This trial is active, not recruiting.

Condition rhytids in the glabellar region
Treatment serene rf system
Sponsor Serene Medical Inc
Start date February 2015
End date April 2016
Trial size 78 participants
Trial identifier NCT02466178, SM 14-01


The purpose of this study is to evaluate the ability of the Serene RF System to effectively improve the appearance of dynamic glabellar lines and sustain the effect for a minimum of 3 months.

United States No locations recruiting
Other Countries No locations recruiting

Study Design

Observational model cohort
Time perspective prospective
Percutaneous delivery of radiofrequency (RF) energy to create a temporary conduction block to the corrugator and/or procerus muscles.
serene rf system
The Serene RF System provides percutaneous delivery of radiofrequency (RF) energy to a targeted nerve.

Primary Outcomes

The reduction of glabellar lines
time frame: 3 months

Secondary Outcomes

Incidence and severity of adverse events
time frame: 3 months
The reduction of glabellar lines
time frame: 12 months
Subject satisfaction
time frame: 12 months

Eligibility Criteria

Male or female participants from 18 years up to 70 years old.

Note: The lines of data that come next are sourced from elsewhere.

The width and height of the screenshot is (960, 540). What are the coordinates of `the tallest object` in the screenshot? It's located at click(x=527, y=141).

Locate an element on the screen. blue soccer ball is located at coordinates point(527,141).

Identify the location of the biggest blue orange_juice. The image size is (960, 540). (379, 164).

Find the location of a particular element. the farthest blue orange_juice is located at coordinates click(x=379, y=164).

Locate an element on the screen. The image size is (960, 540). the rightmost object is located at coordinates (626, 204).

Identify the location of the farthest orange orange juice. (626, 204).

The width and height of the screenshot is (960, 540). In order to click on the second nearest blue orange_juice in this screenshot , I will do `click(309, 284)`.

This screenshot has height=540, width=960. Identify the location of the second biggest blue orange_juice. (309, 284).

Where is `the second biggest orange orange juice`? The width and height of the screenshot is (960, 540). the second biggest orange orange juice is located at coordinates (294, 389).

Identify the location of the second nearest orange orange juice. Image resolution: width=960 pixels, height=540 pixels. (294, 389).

Inclusion Criteria: 1. Glabellar lines rating of at least two per the Merz Scale 2. Written informed consent 3. Understands and accepts the following obligations during the follow-up period (minimum of three months and up to one year) 4. available for the 3 day phone call and present for each follow-up visit; 5. receive NO other facial procedures in the upper face for a minimum of three months and up to one year after the RF procedure; 6. make NO changes to the eyebrows for a minimum of three months after the RF procedure. Exclusion Criteria: 1. Injection of botulinum toxin to the upper face within the previous four months 2. Use of fillers in the upper face within the previous twelve months 3. Use of prescription treatments (e.g., Renova, Retin-A, micro-dermabrasion, chemical peels) on the upper face, in the area between the eyebrows where frown lines occur, within the previous four weeks or plans to use these treatments during the study 4. Facial or skin conditions that could interfere with treatment or confound results (e.g., signs or symptoms of eyebrow or eyelid ptosis, facial nerve palsy, scarring, infection) 5. Implanted pacemaker or automatic implantable cardioverter/defibrillator 6. History of keloid formation 7. Known bleeding disorder 8. Use of thrombolytics, anticoagulants, aspirin or non-steroidal anti-inflammatory drugs within seven days prior to study treatment Is receiving systemic corticosteroids or anabolic steroids (standard doses of inhaled or nasal corticosteroids are acceptable) 9. History of chronic or recurrent infection, or compromised immune system 10. Known lidocaine hypersensitivity 11. Enrollment in another research study 12. Pregnant, or plans to get pregnant during the follow-up period 13. Any other condition or circumstance that might either pose a risk, in the investigator's opinion, to the subject or interfere with the ability to acquire satisfactory clinical data throughout the follow-up period

Additional Information

Official title Multicenter Efficacy Trial of the Serene RF System for the Reduction of Glabellar Lines
Trial information was received from ClinicalTrials.gov and was last updated in April 2016.
Information provided to ClinicalTrials.gov by Serene Medical Inc.